- Venue: Ano Liossia Olympic Hall
- Dates: 20 August 2004
- Competitors: 22 from 22 nations
- Winning score: 1000

Medalists
- 1st place, gold medalist(s):  / Maki Tsukada / Japan
- 2nd place, silver medalist(s):  / Daima Beltrán / Cuba
- 3rd place, bronze medalist(s):  / Tea Donguzashvili / Russia
- 3rd place, bronze medalist(s):  / Sun Fuming / China

= Judo at the 2004 Summer Olympics – Women's +78 kg =

Women's +78 kg competition in judo at the 2004 Summer Olympics was held on August 20 at the Ano Liossia Olympic Hall.
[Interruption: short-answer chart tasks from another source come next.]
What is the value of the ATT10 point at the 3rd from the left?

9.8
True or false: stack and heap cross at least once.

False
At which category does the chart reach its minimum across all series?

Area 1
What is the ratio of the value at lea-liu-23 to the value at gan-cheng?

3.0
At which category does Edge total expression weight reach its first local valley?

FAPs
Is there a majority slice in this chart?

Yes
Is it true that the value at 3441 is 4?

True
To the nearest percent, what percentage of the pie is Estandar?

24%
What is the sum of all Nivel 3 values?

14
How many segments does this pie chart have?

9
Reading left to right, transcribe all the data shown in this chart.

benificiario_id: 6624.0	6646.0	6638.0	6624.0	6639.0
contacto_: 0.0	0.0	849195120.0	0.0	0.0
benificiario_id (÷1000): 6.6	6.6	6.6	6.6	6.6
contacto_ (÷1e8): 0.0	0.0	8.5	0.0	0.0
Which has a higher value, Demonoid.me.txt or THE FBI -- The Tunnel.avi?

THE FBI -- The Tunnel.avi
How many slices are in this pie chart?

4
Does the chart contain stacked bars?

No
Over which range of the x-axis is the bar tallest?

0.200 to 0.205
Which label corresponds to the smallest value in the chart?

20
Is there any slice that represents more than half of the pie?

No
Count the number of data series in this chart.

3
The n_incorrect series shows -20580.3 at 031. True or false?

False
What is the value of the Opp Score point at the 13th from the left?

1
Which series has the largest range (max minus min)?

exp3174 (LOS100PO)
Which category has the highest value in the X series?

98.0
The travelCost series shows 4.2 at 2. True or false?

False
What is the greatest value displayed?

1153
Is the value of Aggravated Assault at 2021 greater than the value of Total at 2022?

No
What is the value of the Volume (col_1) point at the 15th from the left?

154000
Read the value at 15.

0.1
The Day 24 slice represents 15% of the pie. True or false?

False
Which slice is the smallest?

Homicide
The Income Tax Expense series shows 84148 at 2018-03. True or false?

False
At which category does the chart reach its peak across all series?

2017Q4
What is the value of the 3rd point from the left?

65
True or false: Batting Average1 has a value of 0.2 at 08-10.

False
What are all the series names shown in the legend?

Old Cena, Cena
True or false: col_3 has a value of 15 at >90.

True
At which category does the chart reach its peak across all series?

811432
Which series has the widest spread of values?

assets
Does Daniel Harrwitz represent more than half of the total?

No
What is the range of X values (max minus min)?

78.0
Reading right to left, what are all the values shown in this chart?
This event was the heaviest of the women's judo weight classes, allowing competitors with over 78 kilograms of body mass. Like all other judo events, bouts lasted five minutes. If the bout was still tied at the end, it was extended for another five-minute, sudden-death period; if neither judoka scored during that period, the match is decided by the judges. The tournament bracket consisted of a single-elimination contest culminating in a gold medal match. There was also a repechage to determine the winners of the two bronze medals. Each judoka who had lost to a semifinalist competed in the repechage. The two judokas who lost in the semifinals faced the winner of the opposite half of the bracket's repechage in bronze medal bouts.

== Schedule ==
All times are Greece Standard Time (UTC+2)

| Date | Time | Round |
|---|---|---|
| Friday, 20 August 2004 | 10:30 13:00 17:00 | Preliminaries Repechage Final |

==Qualifying athletes==

| Mat | Athlete | Country |
|---|---|---|
| 1 | Karina Bryant | Great Britain |
| 1 | Daima Beltrán | Cuba |
| 1 | Tatiana Bvegadzi | Republic of the Congo |
| 1 | Éva Bisséni | France |
| 1 | Eleni Patsiou | Greece |
| 1 | Giovanna Blanco | Venezuela |
| 1 | Carmen Chalá | Ecuador |
| 1 | Lucija Polavder | Slovenia |
| 1 | Sandra Köppen | Germany |
| 1 | Insaf Yahyaoui | Tunisia |
| 1 | Sun Fuming | China |
| 2 | Barbara Andolina | Italy |
| 2 | Tsvetana Bozhilova | Bulgaria |
| 2 | Vanessa Zambotti | Mexico |
| 2 | Choi Sook-ie | South Korea |
| 2 | Tea Donguzashvili | Russia |
| 2 | Samah Ramadan | Egypt |
| 2 | Jessica Malone | Australia |
| 2 | Maki Tsukada | Japan |
| 2 | Maryna Prokofyeva | Ukraine |
| 2 | Erdene-Ochiryn Dolgormaa | Mongolia |
| 2 | Lee Hsiao-hung | Chinese Taipei |

==Tournament results==

===Repechage===
Those judoka eliminated in earlier rounds by the four semifinalists of the main bracket advanced to the repechage. These matches determined the two bronze medalists for the event.